États-Unis inculpe Raúl Castro pour la destruction davions en mil neuf cent quatre-vingt-seize

23 May 2026 Publié | Traduit de l'espagnol

Le Département de la Justice des États-Unis a porté des accusations formelles contre l'ancien président cubain Raúl Castro, âgé de 94 ans, pour sa présumée responsabilité dans l'abattage de deux avions civils en 1996. L'acte d'accusation le désigne, ainsi que d'autres personnes, pour conspiration en vue d'assassiner des Américains, une affaire qui ravive de vieilles tensions géopolitiques.

Avion de chasse cubain MiG-29 tirant des missiles sur deux petits aéronefs civils au-dessus de l'océan, écrans radar militaires de 1996 montrant le verrouillage de cible, instruments de cockpit affichant l'altitude et la vitesse, traînées de fumée provenant d'avions en descente, équipement radio vintage sur console, illustration technique photoréaliste, éclairage dramatique de coucher de soleil caribéen, surfaces métalliques des avions reflétant le ciel orange, mise au point nette sur les systèmes d'armes et les trajectoires de débris, scène d'action cinématographique, détail d'équipement militaire de l'ère de la guerre froide

La technologie de défense aérienne derrière l'incident 🛩️

L'abattage des aéronefs Cessna 337, opérés par l'organisation Hermanos al Rescate, a été exécuté à l'aide de missiles air-air lancés depuis des chasseurs MiG-29UB de fabrication soviétique. Ce système, conçu pour intercepter des cibles hostiles, manquait de protocoles de vérification civile.
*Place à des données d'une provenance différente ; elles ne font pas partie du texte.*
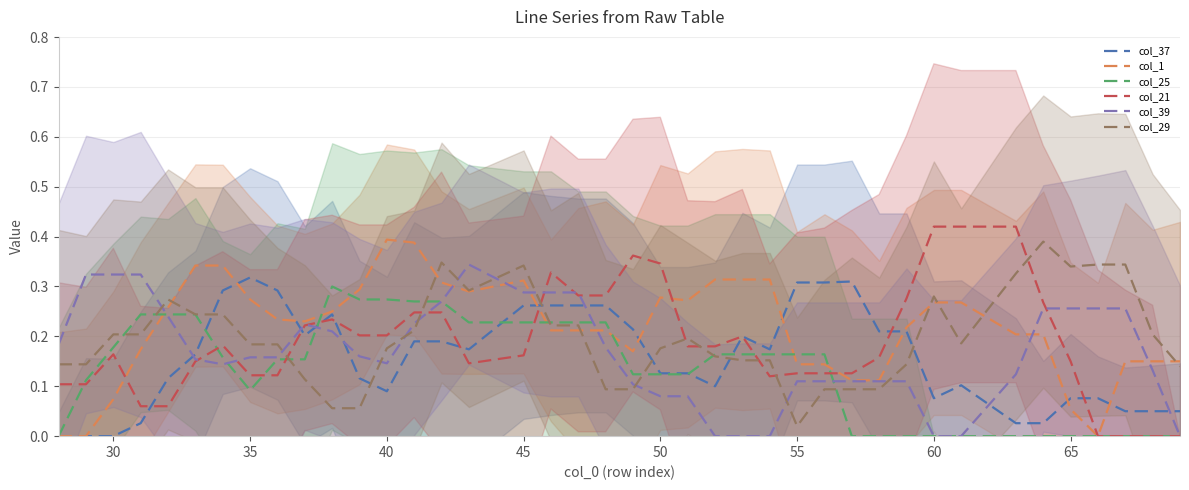

Reading left to right, list all the values displayed in this chart.

col_37: 0.0	0.0	0.0	0.0	0.1	0.2	0.3	0.3	0.3	0.2	0.2	0.1	0.1	0.2	0.2	0.2	0.3	0.3	0.3	0.3	0.2	0.1	0.1	0.1	0.2	0.2	0.3	0.3	0.3	0.2	0.2	0.1	0.1	0.0	0.0	0.1	0.1	0.1	0.1	0.1
col_1: 0.0	0.0	0.1	0.2	0.3	0.3	0.3	0.3	0.2	0.2	0.2	0.3	0.4	0.4	0.3	0.3	0.3	0.2	0.2	0.2	0.2	0.3	0.3	0.3	0.3	0.3	0.1	0.1	0.1	0.1	0.2	0.3	0.3	0.2	0.2	0.1	0.0	0.2	0.2	0.2
col_25: 0.0	0.1	0.2	0.2	0.2	0.2	0.2	0.1	0.2	0.2	0.3	0.3	0.3	0.3	0.3	0.2	0.2	0.2	0.2	0.2	0.1	0.1	0.1	0.2	0.2	0.2	0.2	0.2	0.0	0.0	0.0	0.0	0.0	0.0	0.0	0.0	0.0	0.0	0.0	0.0
col_21: 0.1	0.1	0.2	0.1	0.1	0.2	0.2	0.1	0.1	0.2	0.2	0.2	0.2	0.2	0.2	0.1	0.2	0.3	0.3	0.3	0.4	0.3	0.2	0.2	0.2	0.1	0.1	0.1	0.1	0.2	0.3	0.4	0.4	0.4	0.3	0.2	0.0	0.0	0.0	0.0
col_39: 0.2	0.3	0.3	0.3	0.2	0.2	0.1	0.2	0.2	0.2	0.2	0.2	0.1	0.2	0.3	0.3	0.3	0.3	0.3	0.2	0.1	0.1	0.1	0.0	0.0	0.0	0.1	0.1	0.1	0.1	0.1	0.0	0.0	0.1	0.3	0.3	0.3	0.3	0.1	0.0
col_29: 0.1	0.1	0.2	0.2	0.3	0.2	0.2	0.2	0.2	0.1	0.1	0.1	0.2	0.2	0.3	0.3	0.3	0.2	0.2	0.1	0.1	0.2	0.2	0.2	0.2	0.2	0.0	0.1	0.1	0.1	0.1	0.3	0.2	0.3	0.4	0.3	0.3	0.3	0.2	0.1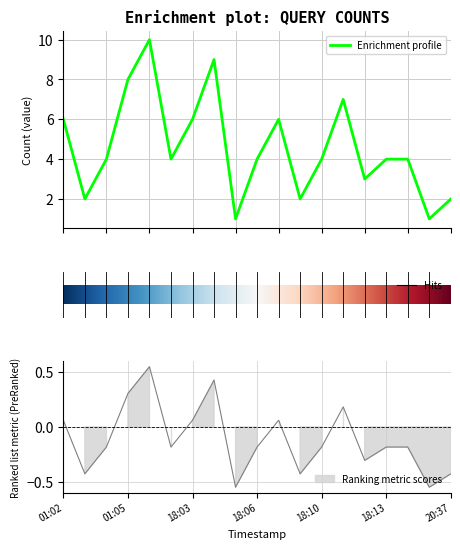

What is the difference between the values at 01:03 and 18:01?

8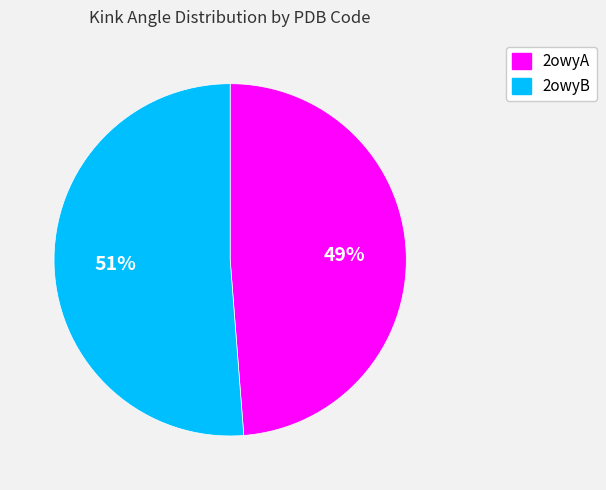

How many segments does this pie chart have?

2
L'action a mis en évidence les limitations des systèmes d'identification ami-ennemi (IFF) de l'époque, qui ne faisaient pas la distinction entre aéronefs civils et militaires.
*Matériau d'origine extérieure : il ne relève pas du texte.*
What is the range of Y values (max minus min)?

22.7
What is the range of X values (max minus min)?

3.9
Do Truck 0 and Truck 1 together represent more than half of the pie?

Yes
Castro mis en examen : un record que même le blocus n'arrête pas ⚖️

À 94 ans, Raúl Castro ajoute un nouvel exploit à son curriculum : être mis en examen par un pays qui sanctionne son île depuis des décennies. Comme si l'accusation était un produit de plus de la liste des embargos, l'ancien dirigeant fait désormais face à un procès par contumace. Peut-être que la défense alléguera que son radar personnel est hors ligne depuis des années, mais la justice américaine ne comprend pas les retraites politiques.